A. It involves adding a couple of reagents to a urine sample. If ESBL-producing bacteria are present, the sample changes color.
Q. Why hasn’t a quick test like this been developed before?
A. ESBL-producing bacteria are in small numbers in a urine sample. The current tests aren’t sensitive enough to detect them.
The reason the bacteria are highly resistant is because they have enzymes that digest antibiotics. Our test uses two molecules that we developed. The first looks like an antibiotic to the bacteria. The second molecule is an enzyme called papain. When the bacteria attack the first molecule, it activates papain, generating approximately 40,000 papain enzymes.
It is much easier to detect 40,000 enzyme molecules than the relatively small number of bacteria in the urine sample.
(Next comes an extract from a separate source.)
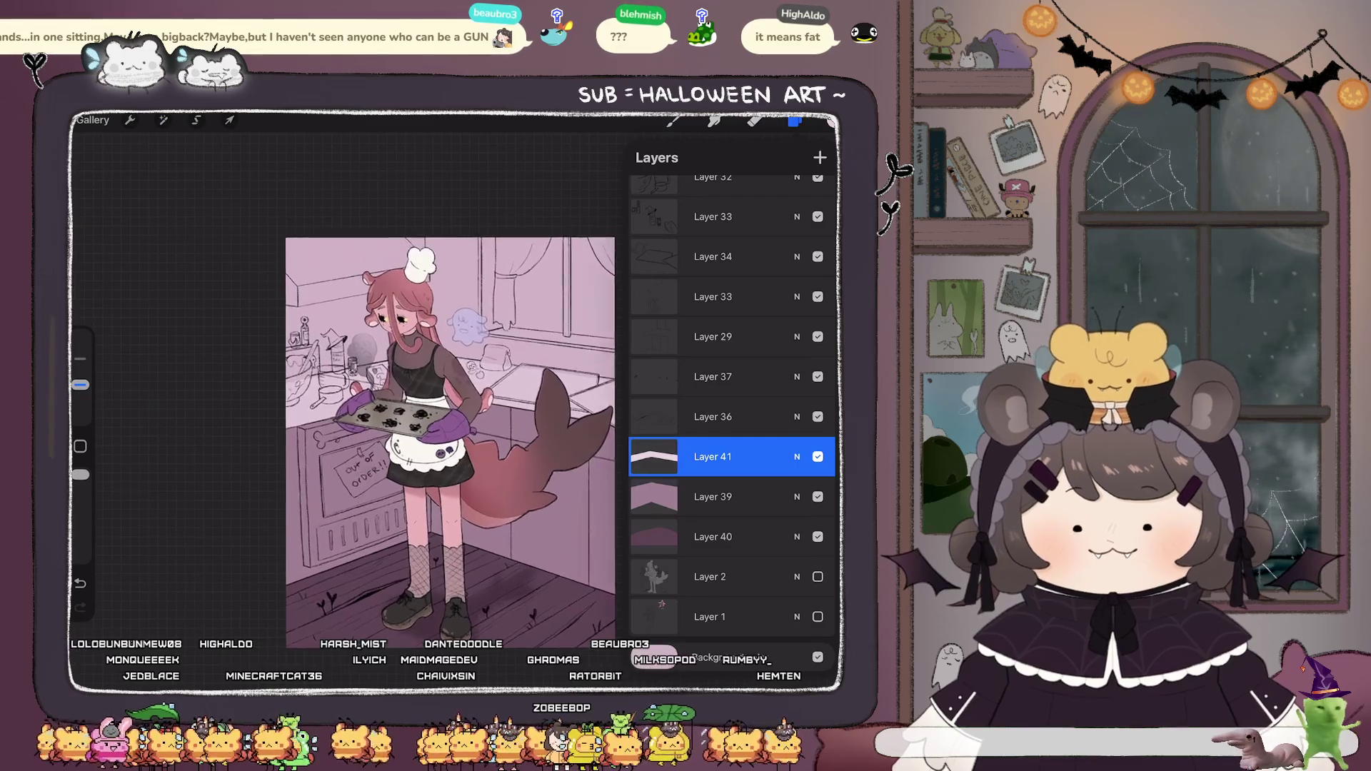
scroll(455, 400, "up", 1)
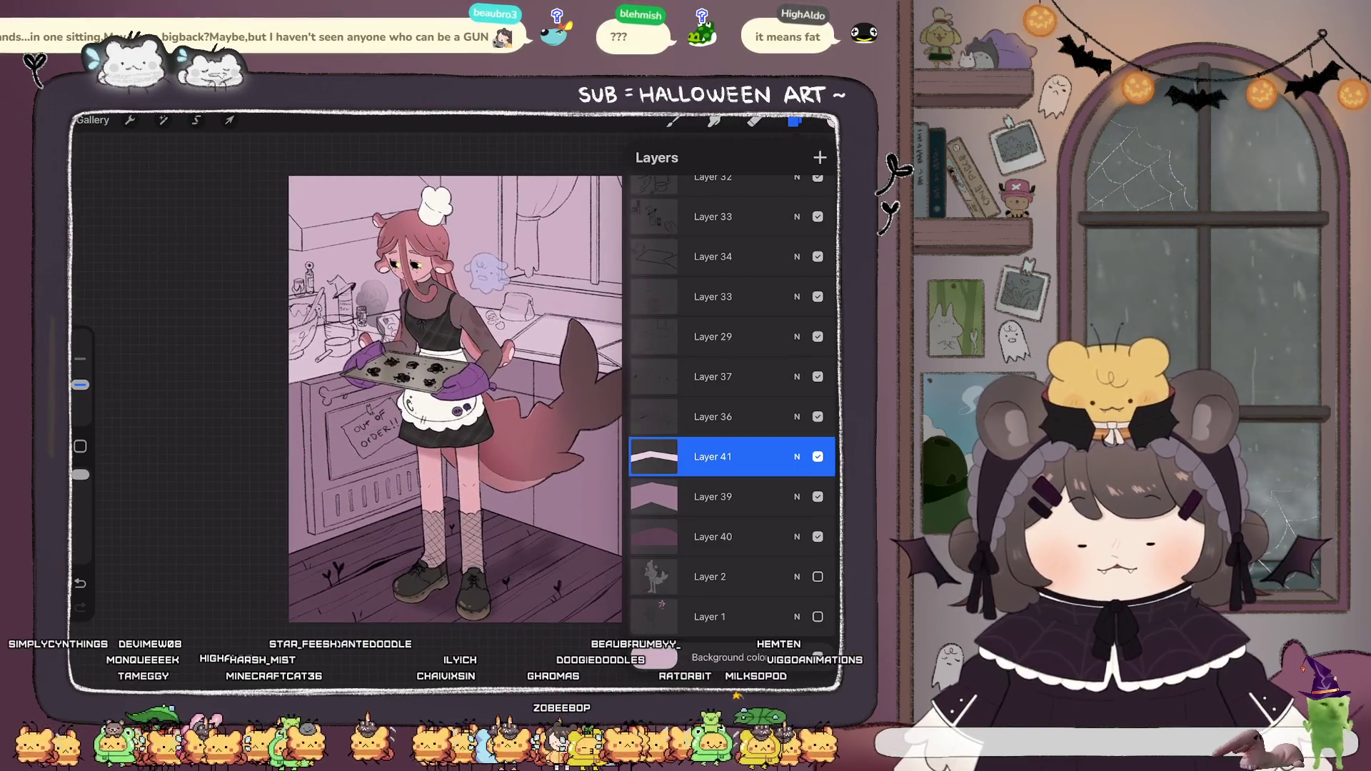
scroll(732, 400, "up", 5)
The signal is greatly amplified, and the test is very sensitive. We devised the test so the sample changes color in the presence of thousands of the papain enzymes.
Q. How close is the DETECT test to commercialization?
A. We received a Bakar Fellows Spark Award, which supports research to move this point-of-care diagnostic closer to clinical trials. A former postdoc in the lab, Tara deBoer, has formed a company called Bioamp Diagnostics that is licensing DETECT. They are starting to do clinical validation studies. We have also been collaborating with Lee Riley, professor epidemiology and infectious diseases at Berkeley.
The Spark award will also support our work on developing second and third generation probes to detect all known ESBL variants. And we hope the DETECT strategy can be applied to detect enzymes in other kinds of bacteria — not only in infectious diseases, but also to identify water impurities, for example. It can become powerful diagnostic tool.